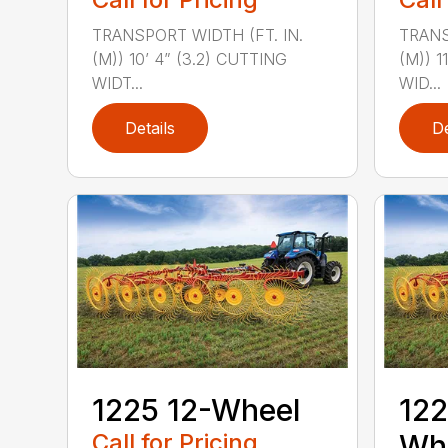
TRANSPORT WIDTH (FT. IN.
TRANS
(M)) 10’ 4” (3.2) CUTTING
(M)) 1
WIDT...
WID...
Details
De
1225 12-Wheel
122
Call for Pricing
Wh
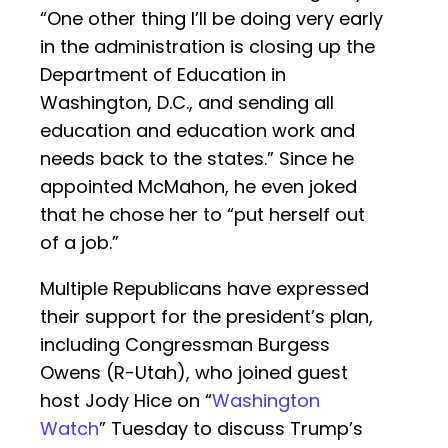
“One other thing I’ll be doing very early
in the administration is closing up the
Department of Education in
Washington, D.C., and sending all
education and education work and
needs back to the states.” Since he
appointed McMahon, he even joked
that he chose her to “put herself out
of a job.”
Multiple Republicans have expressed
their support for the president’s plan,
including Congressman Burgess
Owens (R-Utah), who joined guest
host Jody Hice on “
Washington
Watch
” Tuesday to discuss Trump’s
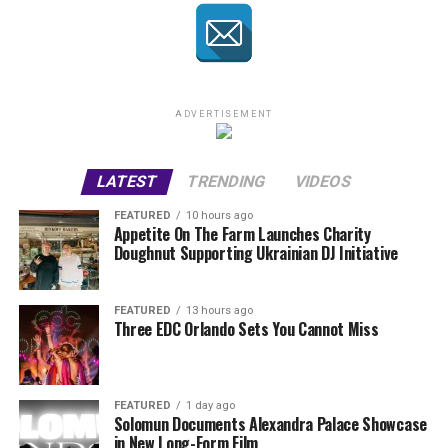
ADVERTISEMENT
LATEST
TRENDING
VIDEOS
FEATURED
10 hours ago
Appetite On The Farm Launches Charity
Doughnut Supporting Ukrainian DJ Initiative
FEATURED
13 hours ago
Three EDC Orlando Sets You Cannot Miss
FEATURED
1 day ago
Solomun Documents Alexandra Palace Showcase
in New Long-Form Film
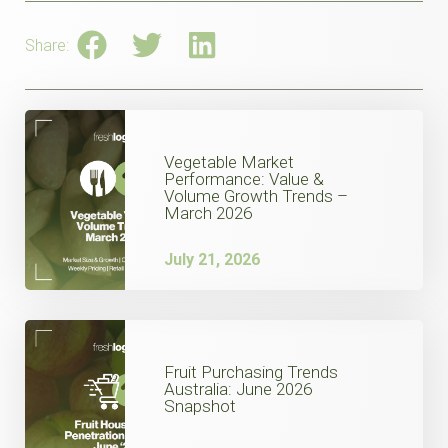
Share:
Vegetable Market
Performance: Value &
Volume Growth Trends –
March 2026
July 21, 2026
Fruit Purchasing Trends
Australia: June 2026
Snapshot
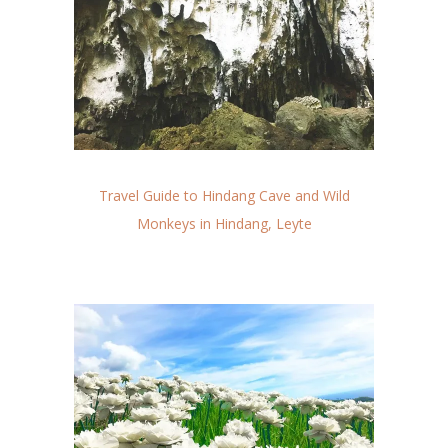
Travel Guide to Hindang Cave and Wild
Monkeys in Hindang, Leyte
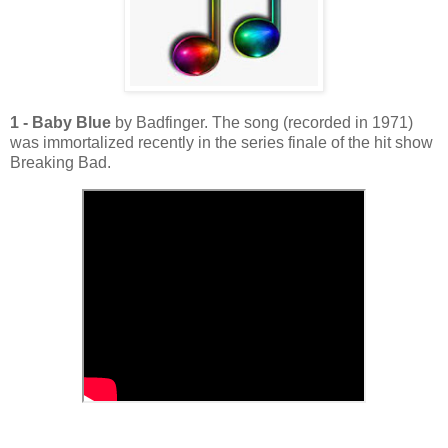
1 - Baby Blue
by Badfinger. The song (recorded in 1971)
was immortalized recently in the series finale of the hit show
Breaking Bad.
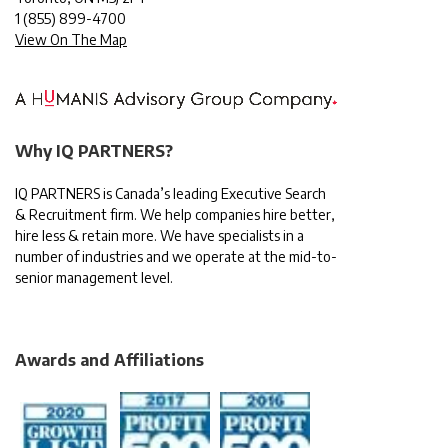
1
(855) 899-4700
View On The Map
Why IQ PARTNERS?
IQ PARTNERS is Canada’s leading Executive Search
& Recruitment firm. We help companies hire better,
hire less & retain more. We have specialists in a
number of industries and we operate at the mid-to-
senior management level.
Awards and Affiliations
========
● Work order
Return the text read from all seven items above, keeping every line as it appears, and leave the pictures out.

● Answer box
TRANSPORT WIDTH (FT. IN.
TRANS
(M)) 10’ 4” (3.2) CUTTING
(M)) 1
WIDT...
WID...
Details
De
1225 12-Wheel
122
Call for Pricing
Wh
“One other thing I’ll be doing very early
in the administration is closing up the
Department of Education in
Washington, D.C., and sending all
education and education work and
needs back to the states.” Since he
appointed McMahon, he even joked
that he chose her to “put herself out
of a job.”
Multiple Republicans have expressed
their support for the president’s plan,
including Congressman Burgess
Owens (R-Utah), who joined guest
host Jody Hice on “
Washington
Watch
” Tuesday to discuss Trump’s
ADVERTISEMENT
LATEST
TRENDING
VIDEOS
FEATURED
10 hours ago
Appetite On The Farm Launches Charity
Doughnut Supporting Ukrainian DJ Initiative
FEATURED
13 hours ago
Three EDC Orlando Sets You Cannot Miss
FEATURED
1 day ago
Solomun Documents Alexandra Palace Showcase
in New Long-Form Film
Share:
Vegetable Market
Performance: Value &
Volume Growth Trends –
March 2026
July 21, 2026
Fruit Purchasing Trends
Australia: June 2026
Snapshot
Travel Guide to Hindang Cave and Wild
Monkeys in Hindang, Leyte
1 - Baby Blue
by Badfinger. The song (recorded in 1971)
was immortalized recently in the series finale of the hit show
Breaking Bad.
1
(855) 899-4700
View On The Map
Why IQ PARTNERS?
IQ PARTNERS is Canada’s leading Executive Search
& Recruitment firm. We help companies hire better,
hire less & retain more. We have specialists in a
number of industries and we operate at the mid-to-
senior management level.
Awards and Affiliations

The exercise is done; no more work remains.